Key Words: liberal neutrality, minority cultures, public support of minorities.

Discussant: Assistant Professor, Dr. Lisanne Wilken, AMID, Aalborg University.

Visiting fellow: Carsten Bagge Laustsen
Duration of fellowship: December 9-11, 2002

Curriculum Vitae
Assistant Professor, Department of Political Science, Aarhus University

Research presentation on December 9
"Camping" - From refugee camps to gated communities (Paper by Bülent Diken & Carsten Bagge Laustsen)

Abstract:
To be sure, the techniques of total exclusion from human togetherness were first developed in the colonies. However, once invented and perfected, they did not cease to come back to Europe; indeed, what the European Christian bourgeois could not truly forgive and forget regarding Hitler was not the crime of genocide, but the bringing of the homo sacer to Europe. Today the homo sacer is in the West and is so in many, old and new, ways, in expected and unexpected situations. This paper deals with the situation of the asylum seeker, who, being "human as such", is more than anything else an instantiation of the homo sacer. The confrontation with the refugee remains in our own time an acid test for politics, a confrontation that incessantly brings into play the scandal of the human as such. The contemporary system into which refugees are enrolled is designed to keep refugees off limits through ever-restrictive policies. Thus many are literally immobilized in "non-places", e.g. accommodation centers in which they lead a life of "frozen transience" and detention centers into which they are forced without trial. The paper focuses on the socio-spatial nature of this extreme form of immobilization, relating it to the concept of the camp. We then move on to discuss some remarkable convergences between refugee spaces and other more respected and more desired contemporary "camps" that effectively problematize the notions of the city and politics.
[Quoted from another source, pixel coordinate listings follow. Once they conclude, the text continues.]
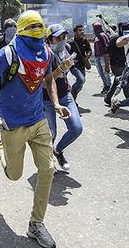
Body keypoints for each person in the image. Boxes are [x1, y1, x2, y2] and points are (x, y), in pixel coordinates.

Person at [0, 10, 69, 248]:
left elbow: (49, 80)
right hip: (12, 123)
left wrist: (56, 104)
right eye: (34, 26)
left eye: (41, 26)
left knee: (47, 171)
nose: (39, 30)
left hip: (38, 121)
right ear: (22, 29)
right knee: (14, 175)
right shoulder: (8, 53)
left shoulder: (46, 53)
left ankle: (35, 224)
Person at [43, 24, 82, 171]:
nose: (61, 40)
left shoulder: (65, 49)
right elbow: (44, 82)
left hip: (65, 94)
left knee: (76, 128)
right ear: (49, 39)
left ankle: (58, 150)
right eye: (57, 37)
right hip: (46, 99)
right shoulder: (43, 54)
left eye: (63, 37)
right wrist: (61, 69)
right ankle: (47, 164)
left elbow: (68, 69)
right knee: (50, 133)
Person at [104, 22, 129, 108]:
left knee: (117, 82)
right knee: (125, 84)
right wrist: (106, 65)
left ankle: (108, 98)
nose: (127, 30)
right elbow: (106, 52)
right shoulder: (115, 39)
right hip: (116, 65)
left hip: (124, 65)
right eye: (125, 28)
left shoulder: (128, 39)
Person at [68, 24, 92, 101]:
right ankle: (71, 94)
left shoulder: (85, 41)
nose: (82, 32)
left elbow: (89, 50)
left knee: (80, 84)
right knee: (81, 80)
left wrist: (88, 55)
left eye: (82, 30)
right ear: (75, 32)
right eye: (80, 30)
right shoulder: (70, 42)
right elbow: (65, 54)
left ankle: (73, 98)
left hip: (82, 65)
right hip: (74, 66)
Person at [92, 22, 112, 94]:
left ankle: (109, 86)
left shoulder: (103, 35)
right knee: (100, 72)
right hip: (97, 57)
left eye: (94, 28)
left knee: (106, 71)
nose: (93, 30)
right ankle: (105, 85)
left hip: (103, 56)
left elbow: (107, 47)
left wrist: (107, 61)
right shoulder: (96, 37)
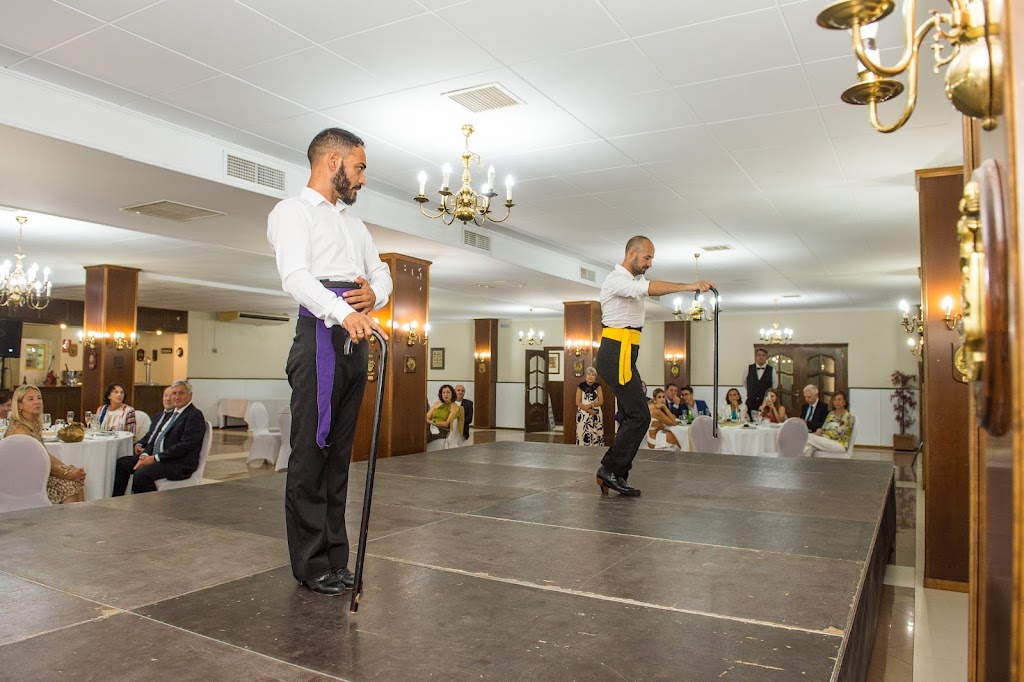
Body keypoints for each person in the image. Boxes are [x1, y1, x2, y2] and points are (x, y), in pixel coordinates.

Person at [268, 127, 392, 597]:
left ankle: (336, 558)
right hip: (319, 336)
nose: (362, 178)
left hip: (353, 338)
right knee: (311, 454)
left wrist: (374, 295)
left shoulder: (354, 225)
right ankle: (310, 564)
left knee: (339, 456)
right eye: (359, 167)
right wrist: (343, 312)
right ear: (333, 161)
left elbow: (380, 272)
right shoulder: (292, 212)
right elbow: (295, 277)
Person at [595, 235, 712, 496]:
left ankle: (615, 473)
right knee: (640, 415)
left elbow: (643, 288)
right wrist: (689, 285)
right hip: (616, 352)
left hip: (625, 352)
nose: (649, 263)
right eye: (647, 257)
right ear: (631, 254)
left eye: (651, 259)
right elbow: (647, 288)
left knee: (632, 414)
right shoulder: (616, 280)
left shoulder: (631, 282)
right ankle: (610, 470)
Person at [111, 380, 205, 496]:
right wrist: (145, 455)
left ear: (190, 395)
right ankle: (116, 501)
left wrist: (155, 458)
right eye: (174, 393)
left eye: (181, 393)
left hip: (178, 463)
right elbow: (156, 438)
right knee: (122, 463)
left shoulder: (194, 415)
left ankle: (150, 505)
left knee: (141, 474)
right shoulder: (171, 414)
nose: (176, 397)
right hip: (161, 458)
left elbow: (185, 446)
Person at [5, 384, 85, 504]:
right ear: (20, 405)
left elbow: (45, 455)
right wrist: (67, 474)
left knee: (76, 478)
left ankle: (78, 516)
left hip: (37, 473)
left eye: (39, 398)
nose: (37, 402)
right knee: (70, 485)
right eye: (31, 399)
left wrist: (68, 469)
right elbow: (38, 462)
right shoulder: (20, 431)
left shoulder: (32, 425)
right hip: (23, 481)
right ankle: (67, 517)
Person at [804, 391, 855, 456]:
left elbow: (837, 434)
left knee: (807, 437)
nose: (837, 402)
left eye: (839, 400)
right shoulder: (831, 414)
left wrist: (823, 433)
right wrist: (820, 430)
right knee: (808, 446)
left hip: (839, 444)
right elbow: (824, 427)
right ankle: (806, 462)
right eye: (835, 400)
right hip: (826, 440)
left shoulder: (847, 416)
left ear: (844, 402)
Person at [135, 386, 174, 455]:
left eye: (171, 396)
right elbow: (149, 435)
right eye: (166, 396)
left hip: (154, 453)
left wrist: (146, 451)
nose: (168, 399)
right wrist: (139, 444)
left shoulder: (174, 418)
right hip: (144, 449)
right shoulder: (158, 415)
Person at [575, 367, 604, 446]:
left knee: (596, 432)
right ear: (586, 376)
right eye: (589, 374)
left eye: (593, 375)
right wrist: (588, 410)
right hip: (583, 413)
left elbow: (601, 401)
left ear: (595, 377)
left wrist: (591, 405)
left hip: (595, 412)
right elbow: (577, 402)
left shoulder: (598, 387)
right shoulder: (580, 387)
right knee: (583, 432)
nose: (590, 376)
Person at [744, 347, 775, 418]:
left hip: (765, 403)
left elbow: (774, 386)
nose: (761, 357)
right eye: (759, 355)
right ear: (756, 356)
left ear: (766, 357)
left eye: (763, 355)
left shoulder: (772, 370)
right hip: (751, 402)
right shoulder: (748, 368)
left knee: (765, 421)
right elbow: (744, 383)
Discussant: Professor, Dr. Ulf Hedetoft, AMID, Aalborg University

Research presentation on December 11
Becoming Abject - Rape as a Weapon of War

Abstract:
Organized rape has been an integral aspect of warfare for centuries. However, the classics on warfare have predominantly been concerned with theorizing "regular" warfare - that is, situations where one army is encountering another in a battle for the conquest or defence of a territory. Recently, however, much attention has been paid to asymmetric warfare and accordingly to phenomena such as guerrilla tactics, terrorism, hostage taking, and a whole range of aspects of war revolving around the importance of identity: be it religious fundamentalism and holy war, ethnic cleansing, or war rape. War rape might in fact be taken as the best example of an asymmetric strategy. In war rape, the enemy soldier attacks a civilian (not a fellow combatant), a woman (not another male soldier) and only indirectly with the aim of holding or taking a territory. The prime aim of war rape is to inflict traumas and through these to destroy family ties and group solidarity within the enemy camp. The paper understands war rape as a fundamental way of abandoning subjects: Rape stamps the mark of sovereignty directly on the body - it is in essence a bio-political strategy using (or better abusing) the distinction between the self and the body. Through an indepth analysis of the way rape was practiced by predominantly paramilitary Serbian forces on Bosnian soil, the paper seeks to understand and theorize a twofold practice of abjection: Through war rape an abject is introduced within the woman body (sperm or forced pregnancy) transforming her into an abject self rejected by the family, excluded by the community and quite often also the object of selfhate of in some cases suicidal dimensions. The paper seeks to develop its understanding of war rape through a synthesis of the literature on abandonment (Schmitt, Arendt, Agamben) and abjection (Bataille, Douglas, Kristeva) and accordingly it is argued that the penetration of the woman body works as a metaphor for the penetration of enemy lines, and in addition that this "bio-political" strategy operates through the creation of an "inclusive exclusion" - as does all other form of sovereignty. The woman and the community in question are inscribed within the enemy realm of power as excluded.

Discussant: Associate Professor Birte Siim, FREIA, Institute for History, International and Social Studies, Aalborg University.